This is erroneous. The credit created when a loan is made by a bank becomes income for sellers when loans are used for purchases (the only reason for getting loans in the first place). At that point that credit is comingled with all other money. The repayment of the loan is income for the bank, none of which is needed to ‘replenish the vault’ because no money was taken from the vault to make the loan (though some of that income might need to be retained by the bank for compliance with capital or reserve requirements).
So in making loans banks create money that borrowers are allowed to use, which amount of money must be returned to the bank — plus interest: sweet deal for them. For accounting purposes, a loan is an asset of a bank; that asset is what’s “extinguished” as the loan gets repaid. (It’s all about ‘keeping the books [theoretically] balanced’ throughout the economy.)
[Money (as currency, not credit) is also created when money is created for the central bank to use to purchase debt issued by the central government. The only money that gets created without additional debt being involved is in ‘quantitative easing’, in which currency is created for the central bank to use to purchase other assets.]

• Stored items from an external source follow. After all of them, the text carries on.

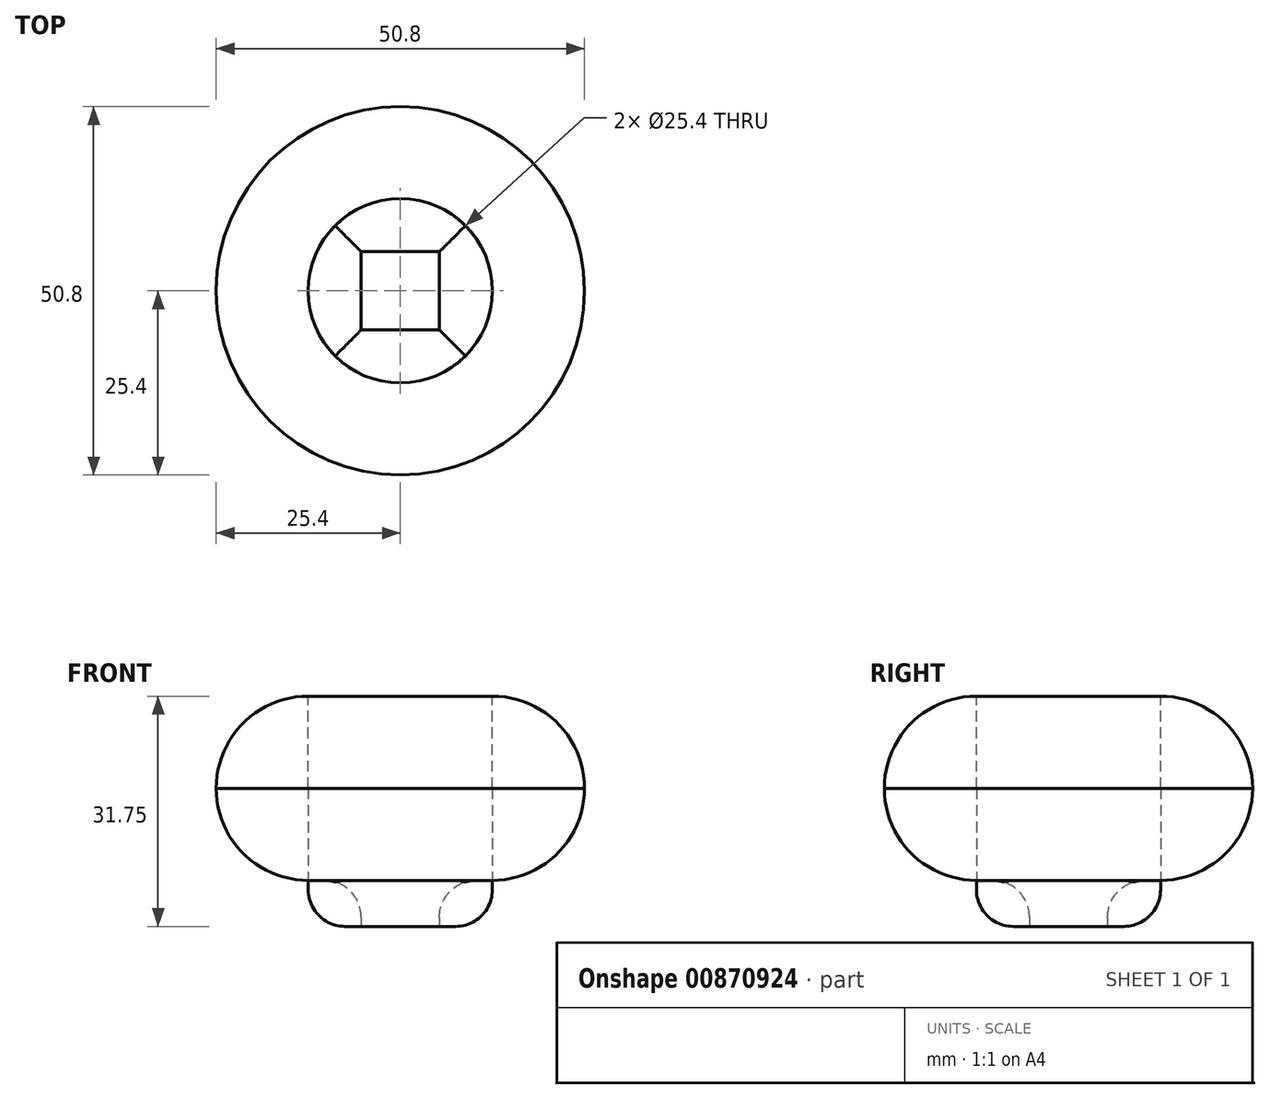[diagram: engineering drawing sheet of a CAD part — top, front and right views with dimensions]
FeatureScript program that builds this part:
annotation { "Feature Type Name" : "Feature", "Feature Type Description" : "" }
export const myFeature = defineFeature(function(context is Context, id is Id, definition is map)
    precondition{}
    {
        {
            var Q0;
            Q0=qCreatedBy(makeId("Top.planeOp"),FACE);
            var sketch = newSketch(context, id + "F0", { "sketchPlane" : qUnion([Q0])});
            skCircle(sketch, "E0", {"center": v(0, 0) * mm, "radius": 12.7 * mm});
            skCircle(sketch, "E1", {"center": v(0, 0) * mm, "radius": 7.62 * mm});
            skLineSegment(sketch, "E2.bottom", {"start": v(5.39, -5.39) * mm, "end": v(-5.39, -5.39) * mm});
            skLineSegment(sketch, "E2.top", {"start": v(5.39, 5.39) * mm, "end": v(-5.39, 5.39) * mm});
            skLineSegment(sketch, "E2.left", {"start": v(5.39, -5.39) * mm, "end": v(5.39, 5.39) * mm});
            skLineSegment(sketch, "E2.right", {"start": v(-5.39, -5.39) * mm, "end": v(-5.39, 5.39) * mm});
            skSolve(sketch);
        }
        {
            var Q0;
            Q0=makeQuery(id+"F0.imprint","IMPRINT",FACE,{"disambiguationData":[TD([[makeQuery(id+"F0.imprint","IMPRINT",EDGE,{"derivedFrom":sQuery(id+"F0.wireOp",EDGE,"E0")}),1.0]])]});
            var Q1;
            {var subQ0=sQuery(id+"F0.wireOp",EDGE,"E2.bottom");Q1=makeQuery(id+"F0.imprint","IMPRINT",FACE,{"disambiguationData":[TD([[makeQuery(id+"F0.imprint","IMPRINT",EDGE,{"derivedFrom":subQ0}),1.0]])]});}
            var Q2;
            {var subQ0=sQuery(id+"F0.wireOp",EDGE,"E2.right");Q2=makeQuery(id+"F0.imprint","IMPRINT",FACE,{"disambiguationData":[TD([[makeQuery(id+"F0.imprint","IMPRINT",EDGE,{"derivedFrom":subQ0}),1.0]])]});}
            var Q3;
            {var subQ0=sQuery(id+"F0.wireOp",EDGE,"E2.left");Q3=makeQuery(id+"F0.imprint","IMPRINT",FACE,{"disambiguationData":[TD([[makeQuery(id+"F0.imprint","IMPRINT",EDGE,{"derivedFrom":subQ0}),-1.0]])]});}
            var Q4;
            {var subQ0=sQuery(id+"F0.wireOp",EDGE,"E2.top");Q4=makeQuery(id+"F0.imprint","IMPRINT",FACE,{"disambiguationData":[TD([[makeQuery(id+"F0.imprint","IMPRINT",EDGE,{"derivedFrom":subQ0}),-1.0]])]});}
            extrude(context, id + "F1", {"entities" : qUnion([Q0, Q1, Q2, Q3, Q4]), "depth" : 6.35 * mm, "offsetDistance" : 25.4 * mm});
        }
        {
            var Q0;
            Q0=makeQuery(id+"F1.opExtrude","CAP_FACE",FACE,{"disambiguationData":[OSD([sQuery(id+"F0.wireOp",EDGE,"E0"),sQuery(id+"F0.wireOp",EDGE,"E1")])],"isStart":false});
            var sketch = newSketch(context, id + "F2", { "sketchPlane" : qUnion([Q0])});
            skCircle(sketch, "E3", {"center": v(0, 0) * mm, "radius": 25.4 * mm});
            skSolve(sketch);
        }
        {
            var Q0;
            Q0=makeQuery(id+"F2.imprint","IMPRINT",FACE,{"disambiguationData":[TD([[makeQuery(id+"F2.imprint","IMPRINT",EDGE,{"derivedFrom":sQuery(id+"F2.wireOp",EDGE,"E3")}),1.0]])]});
            extrude(context, id + "F3", {"entities" : qUnion([Q0]), "depth" : 12.7 * mm, "offsetDistance" : 25.4 * mm});
        }
        {
            var Q0;
            Q0=makeQuery(id+"F3.opExtrude","CAP_EDGE",EDGE,{"disambiguationData":[OSD([sQuery(id+"F2.wireOp",EDGE,"E3")])],"isStart":true});
            fillet(context, id + "F4", {"entities" : qUnion([Q0]), "radius" : 12.7 * mm, "tangentPropagation" : true, "allowEdgeOverflow" : false});
        }
        {
            var Q0;
            Q0=makeQuery(id+"F1.opExtrude","CAP_EDGE",EDGE,{"disambiguationData":[OSD([sQuery(id+"F0.wireOp",EDGE,"E0")])],"isStart":true});
            fillet(context, id + "F5", {"entities" : qUnion([Q0]), "radius" : 5.08 * mm, "tangentPropagation" : true, "allowEdgeOverflow" : false});
        }
        {
            var Q0;
            Q0=makeQuery(id+"F1.opExtrude","CAP_EDGE",EDGE,{"disambiguationData":[OSD([sQuery(id+"F0.wireOp",EDGE,"E2.left")])],"isStart":false});
            var Q1;
            Q1=makeQuery(id+"F1.opExtrude","CAP_EDGE",EDGE,{"disambiguationData":[OSD([sQuery(id+"F0.wireOp",EDGE,"E2.bottom")])],"isStart":false});
            var Q2;
            Q2=makeQuery(id+"F1.opExtrude","CAP_EDGE",EDGE,{"disambiguationData":[OSD([sQuery(id+"F0.wireOp",EDGE,"E2.right")])],"isStart":false});
            var Q3;
            Q3=makeQuery(id+"F1.opExtrude","CAP_EDGE",EDGE,{"disambiguationData":[OSD([sQuery(id+"F0.wireOp",EDGE,"E2.top")])],"isStart":false});
            fillet(context, id + "F6", {"entities" : qUnion([Q0, Q1, Q2, Q3]), "radius" : 5.08 * mm, "tangentPropagation" : true, "allowEdgeOverflow" : false});
        }
        {
            var Q0;
            Q0=makeQuery(id+"F3.opExtrude","SWEPT_BODY",BODY,{"disambiguationData":[OSD([sQuery(id+"F0.wireOp",EDGE,"E0"),sQuery(id+"F2.wireOp",EDGE,"E3")])]});
            var Q1;
            Q1=makeQuery(id+"F3.opExtrude","CAP_FACE",FACE,{"disambiguationData":[OSD([sQuery(id+"F0.wireOp",EDGE,"E0"),sQuery(id+"F2.wireOp",EDGE,"E3")])],"isStart":false});
            mirror(context, id + "F7", {"operationType" : NewBodyOperationType.ADD, "entities" : qUnion([Q0]), "mirrorPlane" : qUnion([Q1])});
        }
    });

At present, money can be in circulation or it can be held in an account (or put under a mattress, etc.), but it cannot be "extinguished." (Even if, as has been done as a last resort to put an end to runaway inflation, a government ends one currency and starts another in its place, the old money is convertible to the new at some rate of exchange). It could be under a mattress in another nation — or just plain lost — but unless money has been burned up or melted, once it has been created, it is somewhere on Earth.
That is why the creation of money generates a permanent threat of inflation. Combating (even potential) inflation means restricting output, with its own problems for society: higher unemployment, more poverty, less tax revenues (but with the same tax rates).
I definitely agree that a new approach to supplying nations’ economies with money is desperately needed.
For any nation’s existing economy to function optimally as a system there must be a sufficient supply of money constantly being created, but without involving debt. The proposal this author favors accomplishes that.
There must also be a mechanism for taking excess money that is not being used out of the system permanently (rather than have it accumulate endlessly in the economy). The proposal this author favors does not accomplish that. Like the current system, to combat inflation money would be (hopefully) captured by the managers of the system (the efficacy of the proposed system in that regard is genuinely open to question), but the money would still exist.
One alternative approach to supplying nations’ existing economies with money that is not noted in this article is available for consideration in “Same Economy, Way Better Outcomes for Society”[in a form primarily for economists: “Paradigm Shift”] (both here in Medium).
It would eliminate all of the societal problems associated with any nation’s existing economy (economic instability, unemployment, poverty, taxes, public debt, and unsustainability). It would also permanently remove excess money that was not needed from the economy (while constantly replenishing the supply of money without involving debt). The money removed from the economy would come from, presumably, large businesses, after all expenses had been met — including (unlimited) compensation for all employees, to include senior executives — and a plentiful amount of money (i.e., the annualized amount of the largest quarterly earnings the business had ever achieved) set aside by the business.